Overview of the Gavel platform
Gavel is an on-chain token distribution and liquidity guidance platform aimed at addressing the pain points of traditional token issuance through completely transparent on-chain processes:
1 Avoid high fees from centralized exchanges (such as listing fees and liquidity fees exceeding 10%).
2 Prevent snipers (token purchase bots) and sandwich attacks (MEV arbitrage) to protect retail investors' interests.
3 Promote fair price discovery, optimize the token initial distribution mechanism.
Current issues in token issuance
Centralized exchange monopoly:
Project parties need to pay high fees, and the process is opaque.
Reliance on market makers may incur exorbitant service fees.
Risks of on-chain issuance:
Snipers: Use joint curves to buy tokens at low prices and resell them to retail investors for profit.
Sandwich attack: Bots extract retail funds through front-running and buyback transactions.
Gavel's solutions
1. Initial public offering (IPO)
On-chain transparent distribution: Support models such as Dutch auctions and first-come-first-served (FCFS) at fixed prices.
Closing price = Opening price: Ensure that the public sale price is consistent with the subsequent liquidity pool opening price, eliminating arbitrage opportunities.
2. Anti-sandwich AMM
Protect user transactions: Use AMM mechanisms to prevent sandwich attacks and avoid price manipulation.

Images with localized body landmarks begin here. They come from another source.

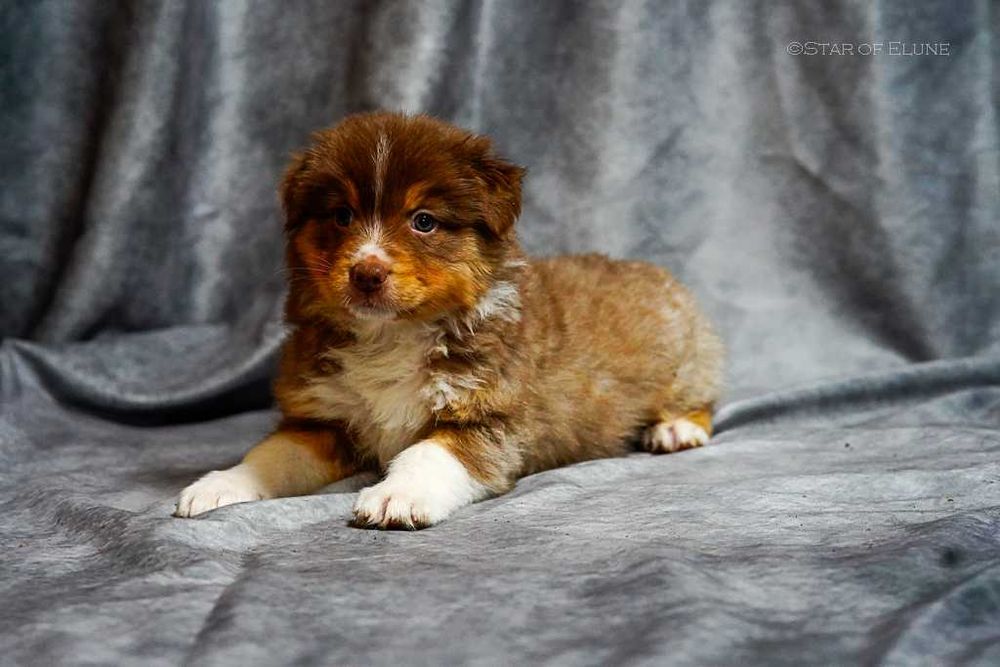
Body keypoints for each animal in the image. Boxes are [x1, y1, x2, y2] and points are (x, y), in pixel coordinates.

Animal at [175, 112, 724, 529]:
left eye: (424, 221)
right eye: (341, 215)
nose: (366, 272)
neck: (392, 334)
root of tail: (654, 271)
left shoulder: (489, 415)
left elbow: (430, 452)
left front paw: (397, 495)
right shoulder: (322, 419)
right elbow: (270, 456)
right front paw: (218, 485)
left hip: (688, 360)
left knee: (702, 400)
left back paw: (676, 430)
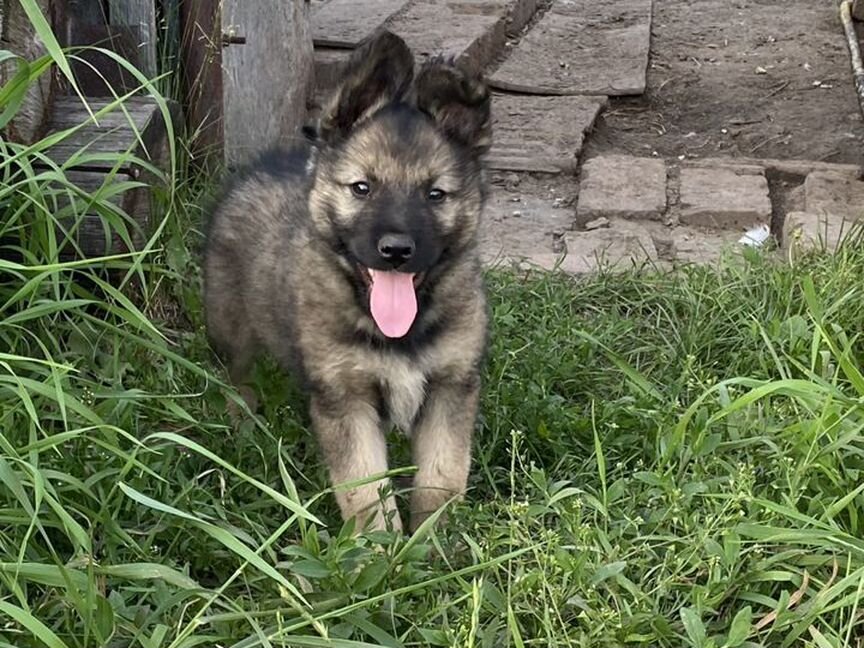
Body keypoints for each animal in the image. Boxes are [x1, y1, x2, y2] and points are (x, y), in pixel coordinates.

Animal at [199, 29, 490, 532]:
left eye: (435, 194)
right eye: (362, 188)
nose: (396, 250)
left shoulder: (451, 386)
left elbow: (442, 475)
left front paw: (435, 541)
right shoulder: (345, 397)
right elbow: (365, 488)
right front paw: (380, 547)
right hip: (231, 325)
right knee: (235, 374)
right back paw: (243, 422)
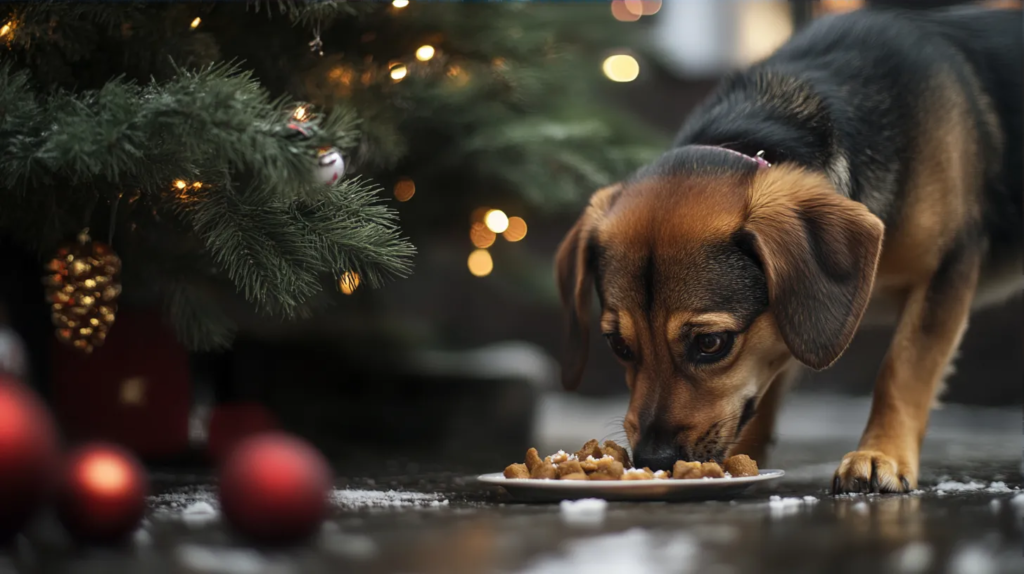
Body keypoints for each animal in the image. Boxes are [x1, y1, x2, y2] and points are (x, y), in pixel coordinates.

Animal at [557, 5, 1019, 493]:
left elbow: (904, 368)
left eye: (710, 343)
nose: (654, 459)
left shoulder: (949, 267)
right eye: (618, 345)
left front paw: (881, 454)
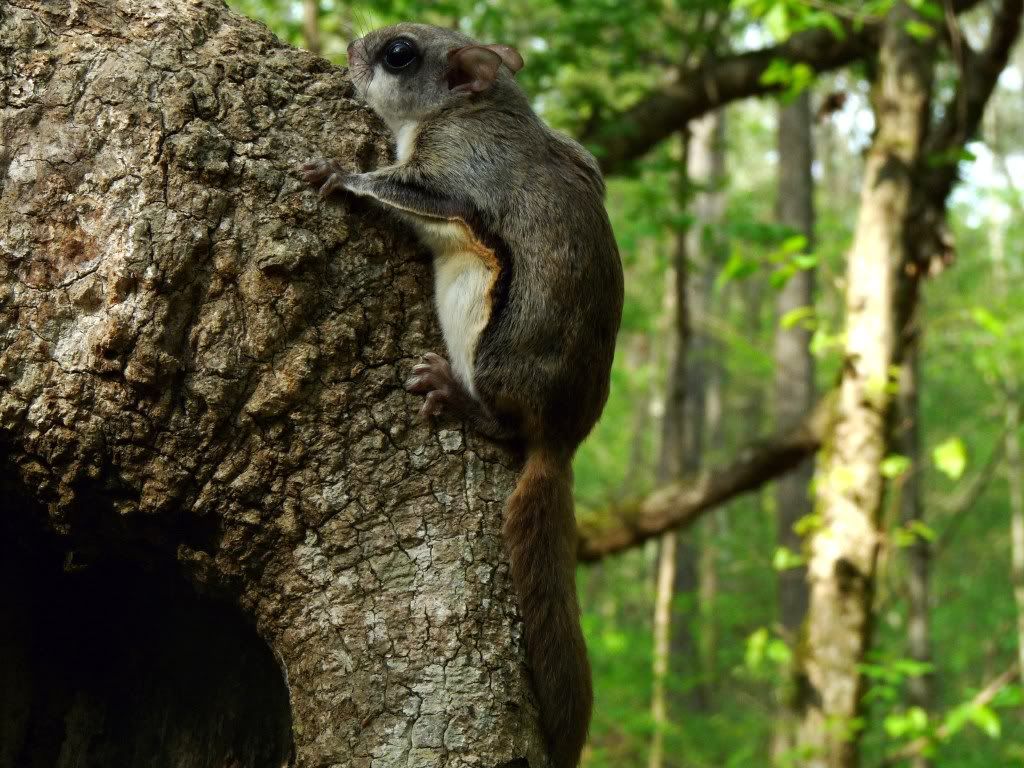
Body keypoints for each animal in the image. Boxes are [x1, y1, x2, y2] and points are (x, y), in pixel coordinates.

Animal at [299, 24, 622, 768]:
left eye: (398, 53)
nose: (350, 46)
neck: (474, 108)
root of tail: (561, 438)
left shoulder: (463, 170)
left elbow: (416, 192)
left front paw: (336, 173)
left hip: (486, 333)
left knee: (501, 424)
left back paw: (454, 392)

Dynamic liquidity management: Gradually withdraw liquidity based on trading volume to avoid permanent locking losses.
3. Instant liquidity
Short-term liquidity support: provide liquidity only in the early stages of the token, gradually withdraw as trading volume increases.

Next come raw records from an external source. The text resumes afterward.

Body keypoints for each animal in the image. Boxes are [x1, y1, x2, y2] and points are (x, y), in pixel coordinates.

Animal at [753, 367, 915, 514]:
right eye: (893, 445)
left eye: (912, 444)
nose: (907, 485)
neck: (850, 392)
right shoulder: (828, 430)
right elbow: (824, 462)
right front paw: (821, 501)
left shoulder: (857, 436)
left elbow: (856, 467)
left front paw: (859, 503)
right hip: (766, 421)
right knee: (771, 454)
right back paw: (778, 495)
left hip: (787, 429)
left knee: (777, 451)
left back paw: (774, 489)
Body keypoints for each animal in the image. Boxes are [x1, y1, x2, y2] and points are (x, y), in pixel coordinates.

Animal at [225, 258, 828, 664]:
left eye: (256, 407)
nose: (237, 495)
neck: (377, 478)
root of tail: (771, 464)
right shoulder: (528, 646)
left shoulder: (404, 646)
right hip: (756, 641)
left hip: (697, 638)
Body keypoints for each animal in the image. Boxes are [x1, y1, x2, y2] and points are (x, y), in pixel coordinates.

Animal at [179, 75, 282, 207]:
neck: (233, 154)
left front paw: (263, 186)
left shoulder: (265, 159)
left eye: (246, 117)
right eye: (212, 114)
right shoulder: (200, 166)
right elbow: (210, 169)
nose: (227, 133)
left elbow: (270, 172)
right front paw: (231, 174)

Automated token destruction: Withdrawn liquidity funds are used for buybacks and token destruction to maintain a deflationary model.
IBRL testing token case
Total supply: 1 billion tokens, 70% distributed through 24-hour public sale, 30% injected into the liquidity pool.
Distribution mechanism
Users deposit SOL to receive tokens proportionally (e.g., deposit 1% of funds to receive 1% of tokens).
Remaining SOL paired with tokens injected into AMM to ensure no arbitrage loopholes.
Liquidity management:
Liquidity will be withdrawn at a fixed rate after 7 days, exchanging tokens and destroying them.
Remaining SOL will be gradually used for buyback and destruction to support token value.
Community views and controversies
Supporting party (B/D)
Revolutionizing traditional finance: Paving the way for Web2 companies' equity tokenization, optimizing financing fairness.
Technical advantages: Significant anti-sniping and anti-sandwich effects, superior to similar solutions on EVM chains (such as CowSwap).
Market potential: IBRL's market cap is underestimated, with strong short-term liquidity support (3M SOL buying pressure), targeting 100 million market cap.
Questioning party (C)
Testing token risk: IBRL is only a demonstration token with no actual empowerment, and there are few successful cases of historical testing tokens.
Technical redundancy: The anti-sandwich function is not original; there are similar solutions on EVM chains.
Official response
Platform value priority: The core of Gavel is to provide on-chain issuance tools for project parties, and platform success will drive token value.
Core conclusion
Gavel innovates through on-chain transparency, anti-MEV attacks, and dynamic liquidity management.
Attempt to disrupt traditional token issuance models and even provide infrastructure for future equity tokenization.
Short-term: The IBRL testing token demonstrates technical feasibility, and the liquidity mechanism supports market capitalization expectations.
Long-term: If Web2 companies are attracted, it may reconstruct the financing ecosystem and challenge the status of traditional exchanges like Nasdaq.